The Firststop Advice service, which was set-up in 2005 to offer the elderly free independent information on care home provision, earned money by promoting the NHFA on its website and encouraging the public to use its service.

It is understood NHFA paid numerous UK charities and care advice websites for customer leads so its advisers could boost their commission by selling investments. Age UK admitted it had made money by passing customer details to the now defunct advice firm.

On Monday, HSBC was fined £10.5m by the Financial Services Authority (FSA) after an investigation found 2,485 people were mis-sold investments by NHFA. The FSA said "a sample of [NHFA] customer files found unsuitable sales had been made to 87% of customers". This is the largest fine the FSA has ever issued in the retail sector.

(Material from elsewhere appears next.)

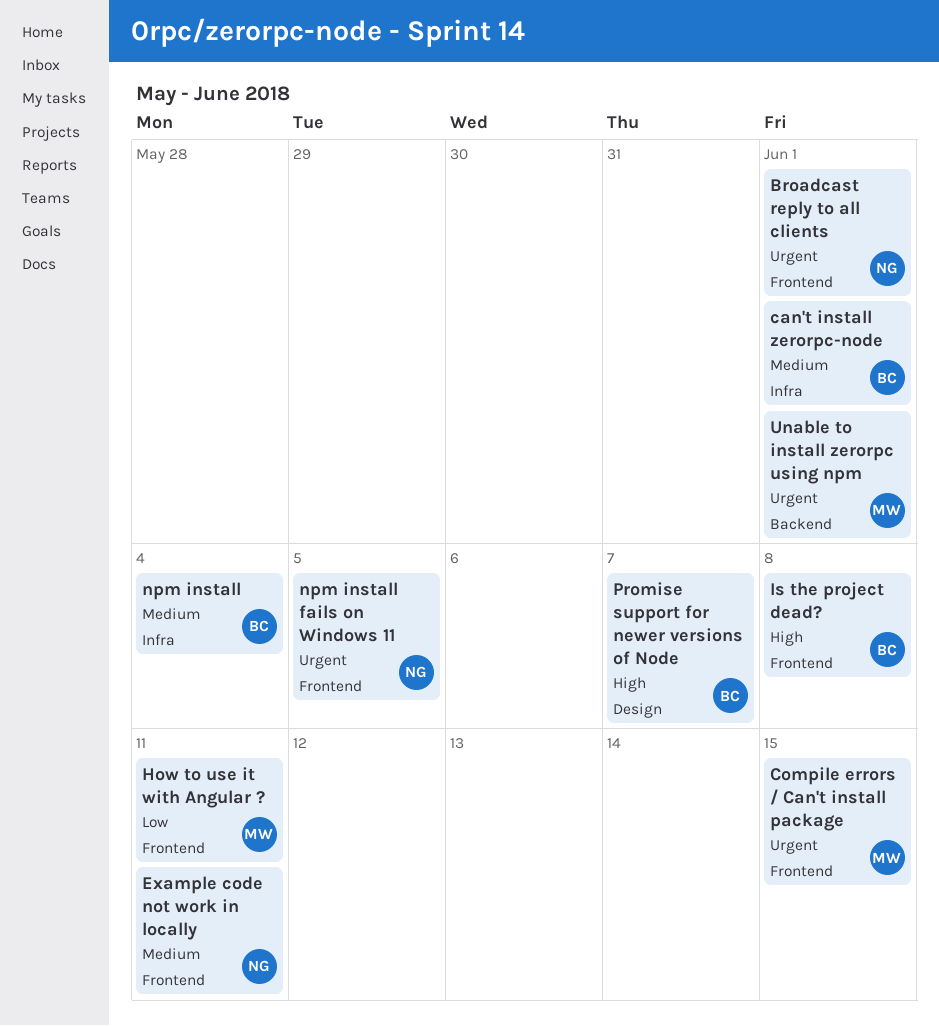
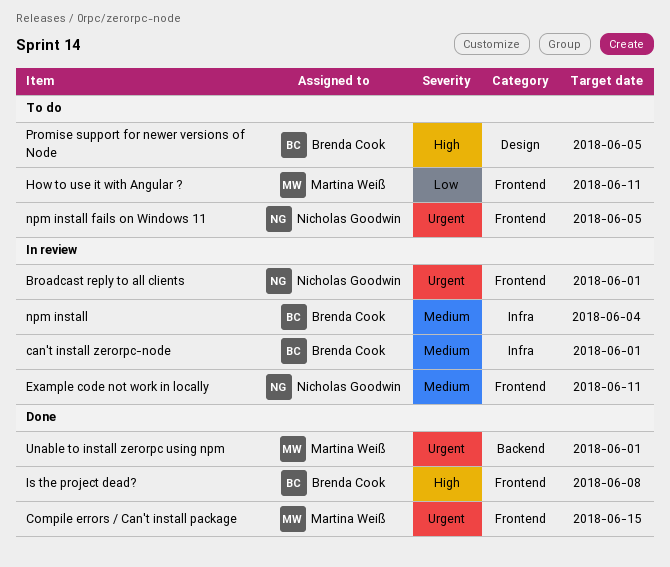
Promise support for newer versions of Node, due: Jun 7 -> Jun 5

The disgraced firm targeted the old, where the average customer age was 83, and sold asset-backed investments to fund long-term care. These products are usually recommended for a minimum period of five years but in many cases this exceeded the life expectancy of the elderly client. Some products only paid out after the customer had died.

In addition to the fine, HSBC expects to be hit by a further £29.3m payout in compensation to customers duped by NHFA. HSBC closed the business in July 2011.

This scandal has now raised questions on how UK charities for the elderly and retired such as Saga and Age Concern sell financial services products and whether the models in place are transparent enough.